• Given data:

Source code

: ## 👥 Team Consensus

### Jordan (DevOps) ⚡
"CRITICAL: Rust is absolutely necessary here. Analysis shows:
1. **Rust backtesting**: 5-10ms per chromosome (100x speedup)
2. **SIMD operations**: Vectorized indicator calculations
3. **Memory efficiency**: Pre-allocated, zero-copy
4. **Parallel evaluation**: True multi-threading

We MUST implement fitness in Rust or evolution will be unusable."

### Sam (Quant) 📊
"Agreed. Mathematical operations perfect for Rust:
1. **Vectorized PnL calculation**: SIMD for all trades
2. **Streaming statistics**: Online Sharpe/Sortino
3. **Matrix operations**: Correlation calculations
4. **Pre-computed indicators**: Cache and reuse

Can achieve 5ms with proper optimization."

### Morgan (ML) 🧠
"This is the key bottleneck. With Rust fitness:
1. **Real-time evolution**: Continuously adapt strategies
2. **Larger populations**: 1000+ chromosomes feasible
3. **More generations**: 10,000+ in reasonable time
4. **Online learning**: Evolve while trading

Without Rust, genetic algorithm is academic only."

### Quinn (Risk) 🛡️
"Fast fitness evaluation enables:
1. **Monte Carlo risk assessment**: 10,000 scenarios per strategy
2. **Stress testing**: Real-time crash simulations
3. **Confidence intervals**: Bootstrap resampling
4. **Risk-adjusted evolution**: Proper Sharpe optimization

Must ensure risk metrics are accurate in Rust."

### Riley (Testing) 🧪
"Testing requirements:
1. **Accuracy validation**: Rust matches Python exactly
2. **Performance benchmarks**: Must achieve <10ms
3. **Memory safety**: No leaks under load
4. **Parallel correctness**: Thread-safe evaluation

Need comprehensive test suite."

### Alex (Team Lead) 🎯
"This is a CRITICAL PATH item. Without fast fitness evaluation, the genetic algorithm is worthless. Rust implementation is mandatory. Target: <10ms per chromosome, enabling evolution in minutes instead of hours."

• Work instructions: Only the lines from the one holding "### Sam (Quant) 📊" to the end of the listing are to be written out, word for word.

• Solution below:
### Sam (Quant) 📊
"Agreed. Mathematical operations perfect for Rust:
1. **Vectorized PnL calculation**: SIMD for all trades
2. **Streaming statistics**: Online Sharpe/Sortino
3. **Matrix operations**: Correlation calculations
4. **Pre-computed indicators**: Cache and reuse

Can achieve 5ms with proper optimization."

### Morgan (ML) 🧠
"This is the key bottleneck. With Rust fitness:
1. **Real-time evolution**: Continuously adapt strategies
2. **Larger populations**: 1000+ chromosomes feasible
3. **More generations**: 10,000+ in reasonable time
4. **Online learning**: Evolve while trading

Without Rust, genetic algorithm is academic only."

### Quinn (Risk) 🛡️
"Fast fitness evaluation enables:
1. **Monte Carlo risk assessment**: 10,000 scenarios per strategy
2. **Stress testing**: Real-time crash simulations
3. **Confidence intervals**: Bootstrap resampling
4. **Risk-adjusted evolution**: Proper Sharpe optimization

Must ensure risk metrics are accurate in Rust."

### Riley (Testing) 🧪
"Testing requirements:
1. **Accuracy validation**: Rust matches Python exactly
2. **Performance benchmarks**: Must achieve <10ms
3. **Memory safety**: No leaks under load
4. **Parallel correctness**: Thread-safe evaluation

Need comprehensive test suite."

### Alex (Team Lead) 🎯
"This is a CRITICAL PATH item. Without fast fitness evaluation, the genetic algorithm is worthless. Rust implementation is mandatory. Target: <10ms per chromosome, enabling evolution in minutes instead of hours."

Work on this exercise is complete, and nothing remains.